Par ailleurs, la Commission européenne a également publié deux notes d’orientation destinées à aider les entreprises à se préparer à la publication de rapports conformes à la taxonomie en 2023.
Secteur bancaire : La Banque centrale européenne (BCE) a publié les conclusions de son examen thématique des approches des banques en matière de climat et de risque environnemental. En résumé : « peuvent mieux faire »11. Bien que 85 % des banques évaluées aient apporté des améliorations depuis l’an dernier, une petite minorité n’a pas fait grand-chose pour se conformer aux directives de la BCE.
Parmi celles qui ont fait des progrès, l’analyse reste très incomplète pour 60 % d’entre elles, et si 55 % des banques ont des politiques en théorie, il n’est pas clair que celles-ci soient effectivement appliquées.
Dans le même ordre d’idées, la Commission européenne a demandé à l’Autorité bancaire européenne (ABE) d’examiner la façon de définir les prêts et crédits hypothécaires verts pour les particuliers et les PME afin d’améliorer l’accès à la finance verte d’ici fin 202312. L’ABE a mis à jour sa feuille de route pour le développement durable afin de refléter tous les projets en cours13.
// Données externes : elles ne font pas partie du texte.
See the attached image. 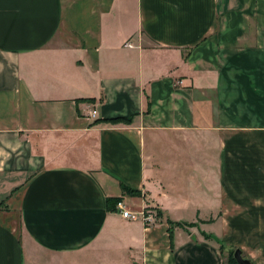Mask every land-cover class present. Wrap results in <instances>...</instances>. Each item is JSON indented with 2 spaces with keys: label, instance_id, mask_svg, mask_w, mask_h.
Instances as JSON below:
<instances>
[{
  "label": "crops",
  "instance_id": "crops-1",
  "mask_svg": "<svg viewBox=\"0 0 264 264\" xmlns=\"http://www.w3.org/2000/svg\"><path fill=\"white\" fill-rule=\"evenodd\" d=\"M236 250L264 264V0H0V264Z\"/></svg>",
  "mask_w": 264,
  "mask_h": 264
},
{
  "label": "built area",
  "instance_id": "built-area-1",
  "mask_svg": "<svg viewBox=\"0 0 264 264\" xmlns=\"http://www.w3.org/2000/svg\"><path fill=\"white\" fill-rule=\"evenodd\" d=\"M126 47H133L131 42H127L125 44ZM90 117L92 118H96L97 116V111L95 109H93L90 113H89ZM117 208L120 210L122 217L125 218L126 220L135 222V221H139L141 220L145 225H151L155 222V216L153 217V214H146L141 212L136 214L131 212L130 210H128L127 208V204L124 200H120V202L117 205Z\"/></svg>",
  "mask_w": 264,
  "mask_h": 264
},
{
  "label": "trees",
  "instance_id": "trees-1",
  "mask_svg": "<svg viewBox=\"0 0 264 264\" xmlns=\"http://www.w3.org/2000/svg\"><path fill=\"white\" fill-rule=\"evenodd\" d=\"M90 101H93V100H90ZM111 122L113 123H119V122H127V123H131V118H119V119H116V120H111ZM123 191L125 193H127L128 195H131V196H140V192H138L137 190H133V189H130L129 187L127 186H123ZM121 199H117V198H109L107 199V209L108 211H117L116 209V206L118 205V203L120 202ZM171 223V226L174 227L175 225L176 226H181V227H184L186 225L184 224H174L172 222ZM193 225L191 224L189 227H192ZM234 252H231V254L229 255V258H228V263L229 264H238L237 261L235 260L234 258Z\"/></svg>",
  "mask_w": 264,
  "mask_h": 264
},
{
  "label": "water",
  "instance_id": "water-1",
  "mask_svg": "<svg viewBox=\"0 0 264 264\" xmlns=\"http://www.w3.org/2000/svg\"><path fill=\"white\" fill-rule=\"evenodd\" d=\"M234 258L238 264H252L249 260L243 258L242 252L240 250L235 251Z\"/></svg>",
  "mask_w": 264,
  "mask_h": 264
},
{
  "label": "rangeland",
  "instance_id": "rangeland-1",
  "mask_svg": "<svg viewBox=\"0 0 264 264\" xmlns=\"http://www.w3.org/2000/svg\"><path fill=\"white\" fill-rule=\"evenodd\" d=\"M116 209H117V211L120 212V210L117 208V206H116ZM127 209L130 210L131 212H133L132 209H131L130 207H128ZM120 213H121V212H120ZM133 213H136V214L140 213V214H141V212H133ZM121 215H122V214H121ZM155 215L157 216V214H155ZM135 222H136V221H135Z\"/></svg>",
  "mask_w": 264,
  "mask_h": 264
}]
</instances>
Tests de stress dans l’assurance : L’Autorité européenne des assurances et des pensions professionnelles (AEAPP) a publié les conclusions de son test de résistance au changement climatique 2022 des Institutions européennes de retraite professionnelle (IERP). L’autorité réglementaire a constaté que dans son scénario défavorable, les risques liés à la transition climatique pourraient entraîner des pertes de 12,9 %, ce qui implique des pertes globales de valorisation des actifs de 255 milliards d’euros. Mais la conclusion de l’AEAPP est que ces pertes n’auraient pas d’impact sur la résilience financière de la plus grande partie des IERP, les ratios de financement de la plupart des régimes à prestations définies restant au-dessus de 100 %14.
L’AEAPP a également publié un document de travail sur la façon dont les risques de durabilité15 pourraient être intégrés dans le traitement prudentiel dans le cadre de Solvabilité II16.
Codification : la FCA a annoncé la création d’un nouveau Code de conduite pour les fournisseurs de données et de notations ESG. Sous la direction de l’International Regulatory Strategy Group (IRSG) et de l’ICMA, M&G, LSEG, Moody’s et Slaughter & May coprésideront les travaux17.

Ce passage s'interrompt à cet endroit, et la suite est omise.